THE AMAZING COLORADO RIVER
At the bottom of the canyon, you’ll see a thin, blue ribbon of water. This ribbon is the Colorado River. The Colorado created the Grand Canyon. It probably took the Colorado River about 6 million years to carve the canyon. The Colorado is still at work.
The Colorado has dug valleys and carved beautiful ridges, hills, and other rock formations. It has had help from ice and other forces. As rainwater freezes in cracks in rocks, it expands and pushes the rock apart. Eventually, pieces of rock break off and fall into the canyon.
VISITING THE GRAND CANYON
The Grand Canyon National Park contains an impressive stretch of the canyon. About 4 million people visit the park every year. Most visitors come to the south rim of the Grand Canyon. The south rim is open year-round. The north rim of the canyon is higher and colder than the south rim. The north rim is closed from October to May because of snow.
Many people hike from the rim to the bottom of the Grand Canyon and back. From the south rim, it’s a long, difficult hike that takes a day each way. It’s even longer from the north rim. Hikers can camp out or stay overnight at a ranch at the bottom. You can even ride a mule to the bottom of the canyon and back.
Some people travel through the Grand Canyon by raft down the Colorado River. This trip takes several days.
Many kinds of animals live in the Grand Canyon. You might see a coyote or bobcat prowling on a distant ledge, lizards sunning themselves on nearby rocks, or mountain bluebirds flitting through the air. You will certainly see squirrels. In addition, close to 2,500 kinds of plants grow in the canyon.
HISTORY
Native Americans have lived in the Grand Canyon for thousands of years. Ancient cliff dwellings are still visible on the canyon walls. The Havasupai Indian Reservation and Hualapai Indian Reservation are located along the Colorado River in the Grand Canyon.

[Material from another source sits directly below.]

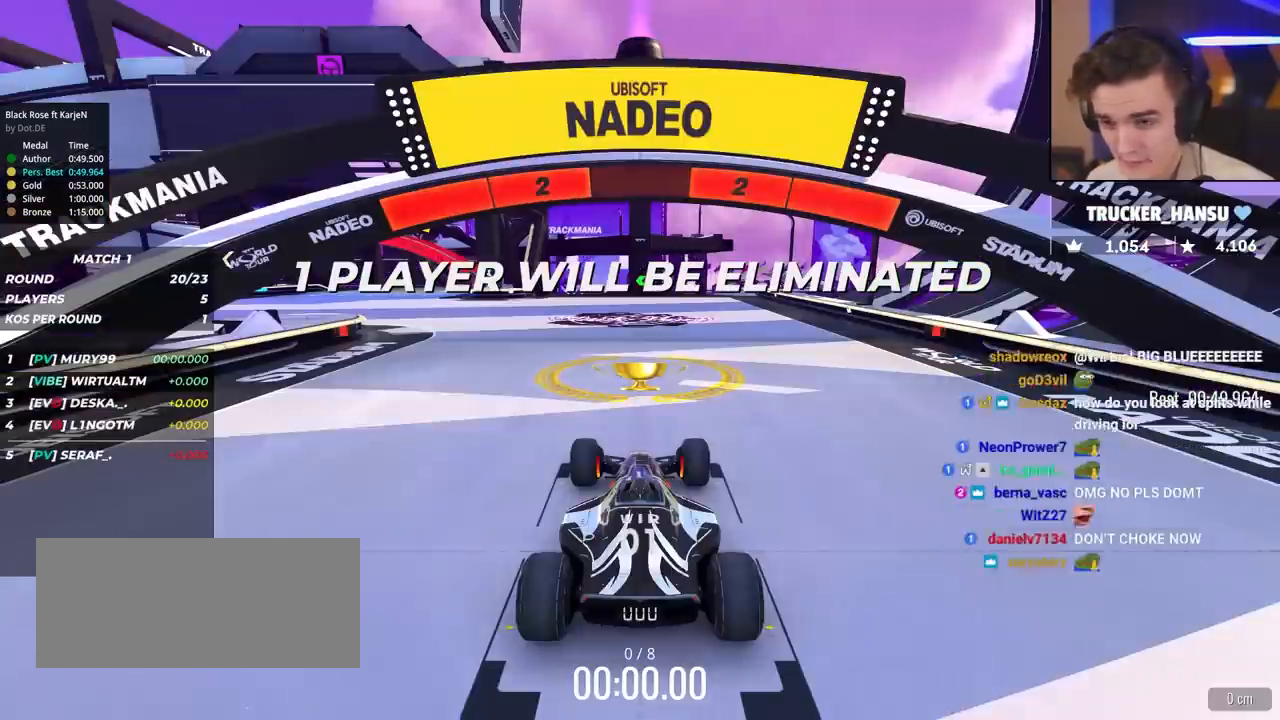
{"keys": ["up"], "events": []}
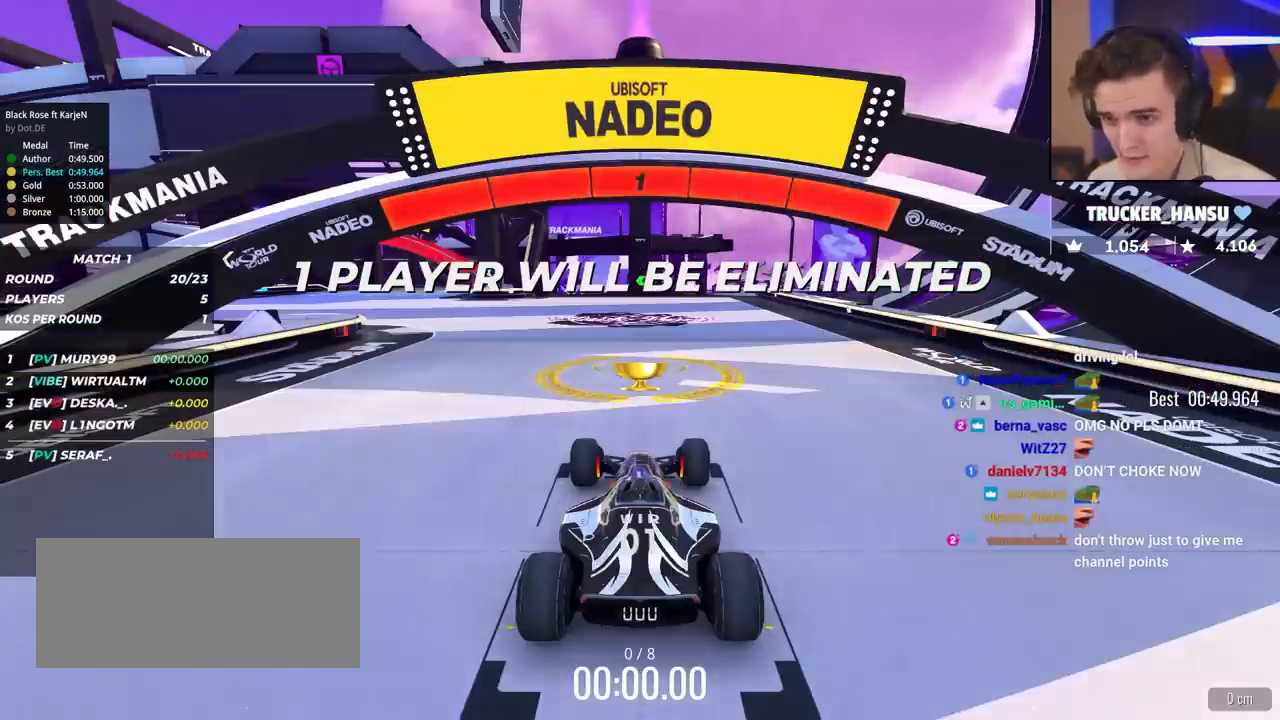
{"keys": ["up"], "events": []}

Europeans first saw the canyon in 1540. They traveled from Mexico with Spanish explorer Francisco Vásquez de Coronado. Because of its rugged and remote location, The canyon remained largely unexplored for more than 300 years. In 1869, American explorer John Wesley Powell and ten companions made the dangerous journey down the Colorado River in four small wooden boats.
The U.S. Congress established the Grand Canyon National Park in 1919. In 1979, the canyon was named a World Heritage Site.